[Source records]
►
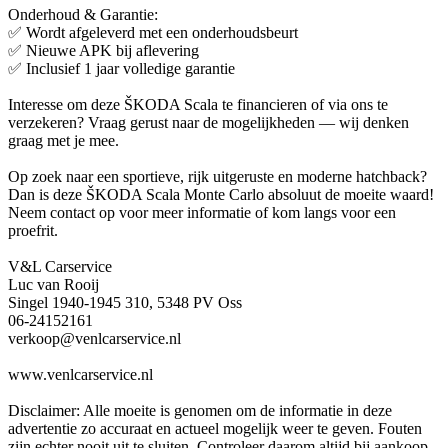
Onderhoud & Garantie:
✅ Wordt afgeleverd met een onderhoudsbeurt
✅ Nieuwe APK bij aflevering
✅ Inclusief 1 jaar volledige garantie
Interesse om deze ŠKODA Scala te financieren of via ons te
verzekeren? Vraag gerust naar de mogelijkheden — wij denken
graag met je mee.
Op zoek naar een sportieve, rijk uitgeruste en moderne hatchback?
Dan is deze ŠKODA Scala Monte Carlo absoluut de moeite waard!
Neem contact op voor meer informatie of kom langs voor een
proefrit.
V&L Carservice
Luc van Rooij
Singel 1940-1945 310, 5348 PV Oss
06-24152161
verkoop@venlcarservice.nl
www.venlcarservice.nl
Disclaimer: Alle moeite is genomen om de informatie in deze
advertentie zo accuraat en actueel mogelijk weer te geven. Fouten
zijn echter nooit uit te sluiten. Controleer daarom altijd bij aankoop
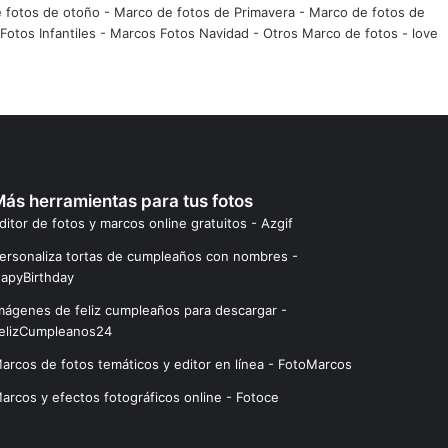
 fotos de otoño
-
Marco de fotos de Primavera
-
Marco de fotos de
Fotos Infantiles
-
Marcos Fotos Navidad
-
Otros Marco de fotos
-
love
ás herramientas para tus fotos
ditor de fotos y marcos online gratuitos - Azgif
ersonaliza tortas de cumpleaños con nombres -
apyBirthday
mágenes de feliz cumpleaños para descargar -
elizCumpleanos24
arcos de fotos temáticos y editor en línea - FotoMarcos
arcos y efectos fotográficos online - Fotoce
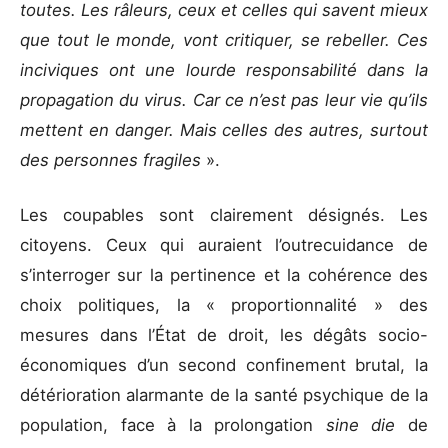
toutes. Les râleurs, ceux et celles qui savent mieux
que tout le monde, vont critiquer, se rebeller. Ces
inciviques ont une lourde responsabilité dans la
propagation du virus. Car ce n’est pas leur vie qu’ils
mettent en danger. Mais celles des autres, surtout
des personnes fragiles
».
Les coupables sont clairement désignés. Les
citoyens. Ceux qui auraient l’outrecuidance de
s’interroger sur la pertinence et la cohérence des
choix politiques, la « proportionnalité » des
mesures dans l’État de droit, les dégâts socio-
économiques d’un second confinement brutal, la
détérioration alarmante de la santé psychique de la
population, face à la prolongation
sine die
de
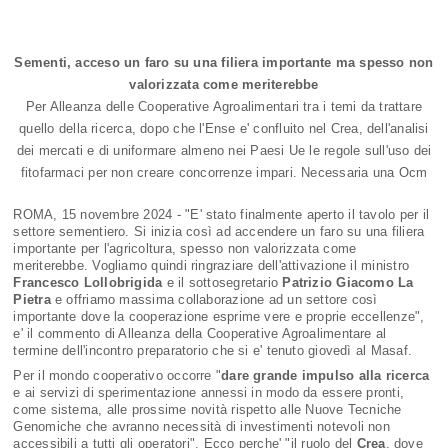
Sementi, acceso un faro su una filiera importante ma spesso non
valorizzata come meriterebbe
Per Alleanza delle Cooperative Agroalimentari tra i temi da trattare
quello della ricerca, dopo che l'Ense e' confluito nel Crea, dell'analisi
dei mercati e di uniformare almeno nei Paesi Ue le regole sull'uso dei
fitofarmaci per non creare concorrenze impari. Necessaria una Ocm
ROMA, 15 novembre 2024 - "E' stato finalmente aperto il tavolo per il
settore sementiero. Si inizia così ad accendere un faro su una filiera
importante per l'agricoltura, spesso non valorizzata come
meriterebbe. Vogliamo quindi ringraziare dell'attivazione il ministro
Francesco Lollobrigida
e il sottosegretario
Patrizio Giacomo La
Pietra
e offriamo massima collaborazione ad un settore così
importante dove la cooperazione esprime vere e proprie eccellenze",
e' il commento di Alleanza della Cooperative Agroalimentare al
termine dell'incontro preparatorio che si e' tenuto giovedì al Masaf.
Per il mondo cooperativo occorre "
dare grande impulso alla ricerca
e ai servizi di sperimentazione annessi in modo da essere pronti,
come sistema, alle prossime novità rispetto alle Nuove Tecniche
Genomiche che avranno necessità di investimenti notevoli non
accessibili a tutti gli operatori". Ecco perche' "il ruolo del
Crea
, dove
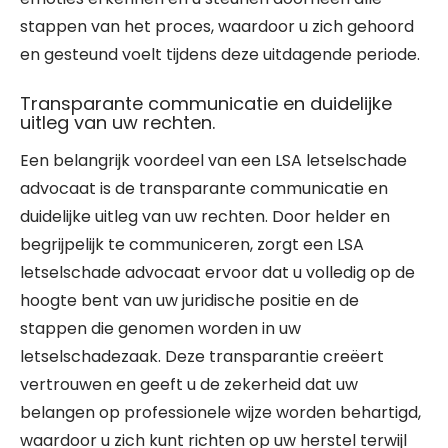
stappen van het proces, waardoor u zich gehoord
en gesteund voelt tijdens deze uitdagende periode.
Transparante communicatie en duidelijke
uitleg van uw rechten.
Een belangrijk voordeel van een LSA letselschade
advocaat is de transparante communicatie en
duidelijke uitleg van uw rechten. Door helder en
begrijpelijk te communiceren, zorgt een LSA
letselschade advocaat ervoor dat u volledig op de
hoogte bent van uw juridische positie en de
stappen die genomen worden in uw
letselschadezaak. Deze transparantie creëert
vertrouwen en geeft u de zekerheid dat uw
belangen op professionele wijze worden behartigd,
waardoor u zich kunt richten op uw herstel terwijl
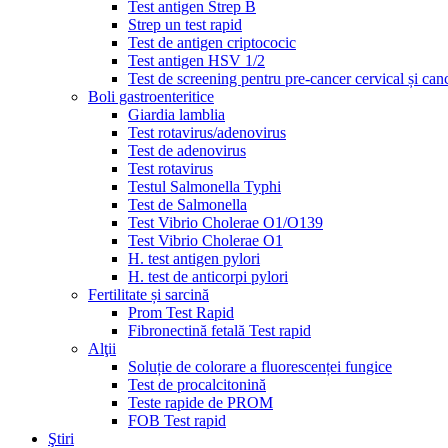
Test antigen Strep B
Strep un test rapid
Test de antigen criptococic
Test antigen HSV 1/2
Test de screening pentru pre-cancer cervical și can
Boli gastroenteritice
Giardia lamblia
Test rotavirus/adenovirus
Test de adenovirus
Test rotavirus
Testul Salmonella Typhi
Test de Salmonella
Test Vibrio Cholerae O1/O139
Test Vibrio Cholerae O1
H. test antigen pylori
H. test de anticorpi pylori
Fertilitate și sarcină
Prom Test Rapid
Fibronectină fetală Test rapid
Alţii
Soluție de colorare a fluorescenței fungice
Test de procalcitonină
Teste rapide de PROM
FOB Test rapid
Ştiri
◄
### PROBLEM DETAILS
Reproduce exactly and only the lines from the line that contains "accessibili a tutti" to the end of the data above, both ends included. No pictures go in the copy.

### YOUR RESPONSE
accessibili a tutti gli operatori". Ecco perche' "il ruolo del
Crea
, dove
stappen van het proces, waardoor u zich gehoord
en gesteund voelt tijdens deze uitdagende periode.
Transparante communicatie en duidelijke
uitleg van uw rechten.
Een belangrijk voordeel van een LSA letselschade
advocaat is de transparante communicatie en
duidelijke uitleg van uw rechten. Door helder en
begrijpelijk te communiceren, zorgt een LSA
letselschade advocaat ervoor dat u volledig op de
hoogte bent van uw juridische positie en de
stappen die genomen worden in uw
letselschadezaak. Deze transparantie creëert
vertrouwen en geeft u de zekerheid dat uw
belangen op professionele wijze worden behartigd,
waardoor u zich kunt richten op uw herstel terwijl
Test antigen Strep B
Strep un test rapid
Test de antigen criptococic
Test antigen HSV 1/2
Test de screening pentru pre-cancer cervical și can
Boli gastroenteritice
Giardia lamblia
Test rotavirus/adenovirus
Test de adenovirus
Test rotavirus
Testul Salmonella Typhi
Test de Salmonella
Test Vibrio Cholerae O1/O139
Test Vibrio Cholerae O1
H. test antigen pylori
H. test de anticorpi pylori
Fertilitate și sarcină
Prom Test Rapid
Fibronectină fetală Test rapid
Alţii
Soluție de colorare a fluorescenței fungice
Test de procalcitonină
Teste rapide de PROM
FOB Test rapid
Ştiri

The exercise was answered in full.